» Required actions:
a - Answer these questions using the passage on progressive sanctification:
(i) Which verse from John does the passage quote as Jesus' words in His prayer to the Father?
(ii) According to the passage, at what moment does the Spirit of God indwell every believer?
(iii) What comparison does the passage use to picture the wrong understanding of the filling of the Spirit?
b - Print the stretch of the passage on progressive sanctification from "The commands and" through "we are saved.", copied word for word.
c - Proceed with the passage on progressive sanctification, picking up after its last sentence.

The commands and exhortations in the Word of God to be holy, or to live holy, all deal with our progressive sanctification.  To live holy should be the desire of every believer.  Here is where we need to be careful.  Does this mean God wants us to follow a list of rules?  Or, does the Lord have something else in mind?  These questions underscore the importance of understanding what God expects from us now that we are saved.

One key component of our progressive sanctification is that our growth in Christ must be based on truth, not on man’s version of truth but the truth of God’s Word.  In His prayer to God the Father Jesus stated, “Sanctify them by Your truth. Your word is truth” (John 17:17).[3] Left on our own, there is no way for us to be able to know how God expects us to live.  This is where the written revelation of God comes in.  Out of His love, God wrote it all down for us.  The Apostle Paul instructs us, “And do not be conformed to this world, but be transformed by the renewing of your mind, that you may prove what is that good and acceptable and perfect will of God” (Rom. 12:2).  Instead of allowing ourselves to be molded by the world we are to be transformed by the truth of God’s Word.  Remember, progressive sanctification, “involves separation unto God from the world, the evil one who controls it, and the lies that He promotes that the world believes.”[4] The only way to know God’s truth is by renewing our minds with His Word.

Another key component in our progressive sanctification is our relationship with the Spirit of God.  We know that every believer in Christ, living in the Church Age, is indwelt by the Spirit of God.  For this reason, Paul could say, “the love of God has been poured out in our hearts by the Holy Spirit who was given to us” (Rom. 5:5).  Furthermore, we read, “Now if anyone does not have the Spirit of Christ, he is not His” (Rom. 8:9).  This undoubtedly teaches us that the Spirit of God indwells every believer at the moment we are converted; otherwise this statement from Paul could not be true.

Considerable confusion surrounds the doctrine of the filling of the Spirit.  A typical (and wrong) understanding is that we can have less or more of the Holy Spirit in us (almost like having more or less water in a glass).  A central passage on the filling of the Spirit is found in Ephesians where Paul explains, “And do not be drunk with wine, in which is dissipation; but be filled with the Spirit” (Eph. 5:18).  The wording does not mean getting more of the Spirit, but rather it is a command to let the Spirit of God have control in your life.  Paul was teaching that instead of being controlled by alcohol we should submit or yield ourselves to the Spirit of God.  “It amounts to letting the Holy Spirit who indwells us control us completely.”[5] This is a repeated action in the life of the believer as you obey and yield to the Holy Spirit in your daily life.  This is why the Apostle Paul wrote, “I say then: Walk in the Spirit, and you shall not fulfill the lust of the flesh” (Gal. 5:16).

[Dataset excerpts]
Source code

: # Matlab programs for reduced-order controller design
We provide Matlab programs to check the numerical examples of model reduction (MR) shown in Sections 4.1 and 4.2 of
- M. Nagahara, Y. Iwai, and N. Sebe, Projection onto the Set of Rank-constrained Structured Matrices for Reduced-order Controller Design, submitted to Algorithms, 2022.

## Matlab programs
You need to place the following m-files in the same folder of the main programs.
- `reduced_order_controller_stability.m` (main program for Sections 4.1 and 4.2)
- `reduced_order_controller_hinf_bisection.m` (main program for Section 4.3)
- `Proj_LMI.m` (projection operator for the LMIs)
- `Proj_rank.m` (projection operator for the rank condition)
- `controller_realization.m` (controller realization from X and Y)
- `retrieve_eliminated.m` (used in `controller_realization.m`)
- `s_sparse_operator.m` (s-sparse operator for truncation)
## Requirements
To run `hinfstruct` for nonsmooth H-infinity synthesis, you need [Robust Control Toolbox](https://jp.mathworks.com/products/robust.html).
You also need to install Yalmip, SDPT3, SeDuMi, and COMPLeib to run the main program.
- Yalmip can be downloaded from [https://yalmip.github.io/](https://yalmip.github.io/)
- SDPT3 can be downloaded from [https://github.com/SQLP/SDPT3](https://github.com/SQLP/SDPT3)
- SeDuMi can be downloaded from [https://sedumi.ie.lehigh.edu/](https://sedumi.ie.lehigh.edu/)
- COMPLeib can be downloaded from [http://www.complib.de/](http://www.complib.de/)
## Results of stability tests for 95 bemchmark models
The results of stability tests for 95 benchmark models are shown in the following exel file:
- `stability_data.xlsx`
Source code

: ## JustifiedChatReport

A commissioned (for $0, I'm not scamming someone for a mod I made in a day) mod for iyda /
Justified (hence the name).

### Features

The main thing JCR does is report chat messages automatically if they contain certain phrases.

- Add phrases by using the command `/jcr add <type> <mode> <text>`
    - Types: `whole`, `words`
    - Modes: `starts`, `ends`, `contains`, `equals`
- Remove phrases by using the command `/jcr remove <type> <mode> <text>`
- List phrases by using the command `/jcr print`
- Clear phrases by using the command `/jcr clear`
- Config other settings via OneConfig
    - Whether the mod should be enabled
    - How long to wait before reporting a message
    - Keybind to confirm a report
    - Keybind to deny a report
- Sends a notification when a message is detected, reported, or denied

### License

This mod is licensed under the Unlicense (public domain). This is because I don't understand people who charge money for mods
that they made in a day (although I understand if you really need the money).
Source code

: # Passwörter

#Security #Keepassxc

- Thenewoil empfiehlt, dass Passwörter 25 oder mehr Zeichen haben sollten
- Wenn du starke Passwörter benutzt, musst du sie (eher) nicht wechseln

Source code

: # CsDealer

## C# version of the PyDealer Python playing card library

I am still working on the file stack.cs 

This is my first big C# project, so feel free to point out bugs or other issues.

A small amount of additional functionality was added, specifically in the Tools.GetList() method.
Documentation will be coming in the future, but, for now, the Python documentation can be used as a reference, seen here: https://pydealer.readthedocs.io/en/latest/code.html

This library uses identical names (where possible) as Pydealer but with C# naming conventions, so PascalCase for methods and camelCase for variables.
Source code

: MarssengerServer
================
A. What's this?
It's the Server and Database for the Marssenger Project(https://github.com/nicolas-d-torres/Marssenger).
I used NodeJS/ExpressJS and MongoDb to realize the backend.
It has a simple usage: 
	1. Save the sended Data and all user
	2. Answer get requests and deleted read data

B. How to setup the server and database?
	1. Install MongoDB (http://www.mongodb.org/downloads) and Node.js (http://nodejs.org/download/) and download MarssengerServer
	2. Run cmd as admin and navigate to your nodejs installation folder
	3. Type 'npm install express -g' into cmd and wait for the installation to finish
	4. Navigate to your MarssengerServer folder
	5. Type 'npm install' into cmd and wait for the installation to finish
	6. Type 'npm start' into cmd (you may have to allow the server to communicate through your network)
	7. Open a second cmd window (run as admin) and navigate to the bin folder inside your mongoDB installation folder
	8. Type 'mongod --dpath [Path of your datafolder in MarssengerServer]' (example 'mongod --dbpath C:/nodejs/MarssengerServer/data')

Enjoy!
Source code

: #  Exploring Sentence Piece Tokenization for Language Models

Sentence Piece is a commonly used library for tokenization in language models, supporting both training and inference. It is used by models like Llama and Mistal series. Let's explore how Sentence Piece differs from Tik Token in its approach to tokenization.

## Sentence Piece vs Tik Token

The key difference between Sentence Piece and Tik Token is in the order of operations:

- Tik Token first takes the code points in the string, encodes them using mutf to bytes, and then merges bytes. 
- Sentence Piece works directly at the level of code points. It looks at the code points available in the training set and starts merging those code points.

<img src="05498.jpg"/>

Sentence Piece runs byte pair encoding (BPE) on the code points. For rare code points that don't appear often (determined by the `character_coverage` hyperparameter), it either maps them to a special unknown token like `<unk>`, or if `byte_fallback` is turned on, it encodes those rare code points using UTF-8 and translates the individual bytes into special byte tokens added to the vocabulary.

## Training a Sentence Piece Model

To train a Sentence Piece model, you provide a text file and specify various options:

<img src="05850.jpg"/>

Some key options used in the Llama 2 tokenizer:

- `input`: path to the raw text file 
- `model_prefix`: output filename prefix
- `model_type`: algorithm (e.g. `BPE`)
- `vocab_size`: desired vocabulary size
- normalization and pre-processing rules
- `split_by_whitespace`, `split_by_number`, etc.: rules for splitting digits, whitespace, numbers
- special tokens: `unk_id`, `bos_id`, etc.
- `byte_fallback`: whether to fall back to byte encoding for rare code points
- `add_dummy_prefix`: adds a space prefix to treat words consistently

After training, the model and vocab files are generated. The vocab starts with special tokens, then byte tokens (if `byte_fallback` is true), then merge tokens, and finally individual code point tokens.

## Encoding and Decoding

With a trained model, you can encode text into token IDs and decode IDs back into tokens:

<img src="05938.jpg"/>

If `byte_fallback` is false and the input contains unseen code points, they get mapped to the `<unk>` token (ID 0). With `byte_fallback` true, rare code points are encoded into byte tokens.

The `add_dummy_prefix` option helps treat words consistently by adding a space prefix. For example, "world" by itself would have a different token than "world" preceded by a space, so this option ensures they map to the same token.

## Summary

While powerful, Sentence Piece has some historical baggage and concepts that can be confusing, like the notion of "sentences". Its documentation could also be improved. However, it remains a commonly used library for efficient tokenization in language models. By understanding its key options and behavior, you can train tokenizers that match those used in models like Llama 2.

» Responses per task:
a -
(i) "Sanctify them by Your truth. Your word is truth" (John 17:17).
(ii) At the moment the believer is converted.
(iii) Having more or less water in a glass.

b -
The commands and exhortations in the Word of God to be holy, or to live holy, all deal with our progressive sanctification.  To live holy should be the desire of every believer.  Here is where we need to be careful.  Does this mean God wants us to follow a list of rules?  Or, does the Lord have something else in mind?  These questions underscore the importance of understanding what God expects from us now that we are saved.

c -
Motivation

Now that we have a clear understanding of sanctification, we need to take one more step before we can move any further in our discussion of how sanctification relates to separation.  We need to take a closer look at our motivations for serving the Lord.  Most Christians recognize the words of Proverbs 1:7, “The fear of the Lord is the beginning of knowledge.”  Some think that this means our relationship with God is only based on fear.  Tom Constable sets us in the right direction, “‘Fear’ includes not only a correct way of thinking about God but a correct relationship with Yahweh. It is an affectionate reverence that results in humbly bowing to the Father’s will. It is a desire not to sin against Him because His wrath is so awful and His love is so awesome.”[6] Believers in Christ must remember that we have been adopted into the family of God.  With a profound proclamation of truth John records, “But as many as received Him, to them He gave the right to become children of God, to those who believe in His name” (John 1:12).  The Apostle Paul told the churches of Galatia, “And because you are sons, God has sent forth the Spirit of His Son into your hearts, crying out, “Abba, Father!” (Gal. 4:6).  The Spirit of God makes it possible for us to have an intimate relationship with the Father.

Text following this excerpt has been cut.